Bug 844375 - Endless loop inside pcre_exec with PCRE_MULTILINE set
Summary: Endless loop inside pcre_exec with PCRE_MULTILINE set
Keywords:
Status: CLOSED CANTFIX
Alias: None
Product: Fedora
Classification: Fedora
Component: pcre
Version: 17
Hardware: Unspecified
OS: Unspecified
unspecified
high
Target Milestone: ---
Assignee: Petr Pisar
QA Contact: Fedora Extras Quality Assurance
URL:
Whiteboard:
Depends On:
Blocks:
TreeView+ depends on / blocked
 
Reported: 2012-07-30 12:51 UTC by Daniel Kopeček
Modified: 2013-07-04 06:56 UTC (History)
3 users (show)

Fixed In Version:
Doc Type: Bug Fix
Doc Text:
Clone Of:
Environment:
Last Closed: 2013-07-04 06:56:26 UTC
Type: Bug
Embargoed:


Attachments (Terms of Use)
testing program (900 bytes, text/plain)
2012-07-30 12:51 UTC, Daniel Kopeček
no flags Details
input (2.86 MB, text/plain)
2012-07-30 12:52 UTC, Daniel Kopeček
no flags Details

Description Daniel Kopeček 2012-07-30 12:51:00 UTC
Created attachment 601256 [details]
testing program

Description of problem:
Certain inputs cause an endless loop inside pcre_exec executed with PCRE_MULTILINE set.

Version-Release number of selected component (if applicable):
pcre-8.21-5.fc17.x86_64

How reproducible:
Always with the attached input & testing source.

Steps to Reproduce:
1. gcc -o pcre_bug pcre_bug.c
2. cat pcre_bug_input.txt | ./pcre_bug '^[^#]*(umask[     ]+[0-7][0-7][0-7])' 'm'
  
Actual results:
Endless loop, 100% cpu usage

Expected results:
A correct result or error in case of invalid parameters/input.

Comment 1 Daniel Kopeček 2012-07-30 12:52:36 UTC
Created attachment 601258 [details]
input

Comment 2 Daniel Kopeček 2012-07-30 13:24:18 UTC
Well, it might just be a very time consuming expression. The '[^#]*' is causing problems.

Comment 3 Petr Pisar 2012-07-30 16:06:19 UTC
Halting problem is undecidable :) There will be always patterns and inputs when the automaton performs badly.

If you could `reproduce' the issue with pcretest, or to simplify the test case, it would help me.

Dataset items
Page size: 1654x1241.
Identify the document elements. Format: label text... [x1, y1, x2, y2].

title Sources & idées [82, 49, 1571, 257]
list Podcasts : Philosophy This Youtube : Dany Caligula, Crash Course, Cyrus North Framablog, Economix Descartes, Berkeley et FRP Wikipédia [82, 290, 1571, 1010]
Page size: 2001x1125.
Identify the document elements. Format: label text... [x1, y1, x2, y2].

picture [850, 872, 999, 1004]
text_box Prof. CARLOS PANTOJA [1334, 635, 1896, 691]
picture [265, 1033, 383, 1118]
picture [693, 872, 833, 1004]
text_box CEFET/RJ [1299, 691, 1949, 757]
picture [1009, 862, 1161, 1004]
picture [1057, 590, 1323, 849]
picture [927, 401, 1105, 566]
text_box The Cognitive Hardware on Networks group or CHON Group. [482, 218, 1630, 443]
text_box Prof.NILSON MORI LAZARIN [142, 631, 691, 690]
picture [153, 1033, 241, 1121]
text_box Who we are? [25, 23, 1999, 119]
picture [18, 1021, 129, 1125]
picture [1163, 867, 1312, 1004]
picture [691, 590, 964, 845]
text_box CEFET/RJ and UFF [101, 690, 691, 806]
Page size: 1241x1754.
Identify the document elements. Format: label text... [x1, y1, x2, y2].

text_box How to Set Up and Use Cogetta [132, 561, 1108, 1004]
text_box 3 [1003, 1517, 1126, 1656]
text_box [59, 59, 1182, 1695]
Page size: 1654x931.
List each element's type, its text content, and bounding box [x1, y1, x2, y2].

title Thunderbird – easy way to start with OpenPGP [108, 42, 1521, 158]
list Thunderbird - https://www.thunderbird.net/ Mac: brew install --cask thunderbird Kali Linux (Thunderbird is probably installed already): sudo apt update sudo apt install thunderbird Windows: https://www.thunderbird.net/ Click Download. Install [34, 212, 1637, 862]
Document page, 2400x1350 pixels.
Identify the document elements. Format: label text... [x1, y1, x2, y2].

Work to do:
1. List every section heading that appears in the description section of the bug report, from the problem statement through the expected outcome.
2. Extract the passage of the bug report that runs from "Comment 3 Petr" to "would help me.", reproducing it word for word.

Answers for the exercise:
1.
- Description of problem
- Version-Release number of selected component (if applicable)
- How reproducible
- Steps to Reproduce
- Actual results
- Expected results

2.
Comment 3 Petr Pisar 2012-07-30 16:06:19 UTC
Halting problem is undecidable :) There will be always patterns and inputs when the automaton performs badly.

If you could `reproduce' the issue with pcretest, or to simplify the test case, it would help me.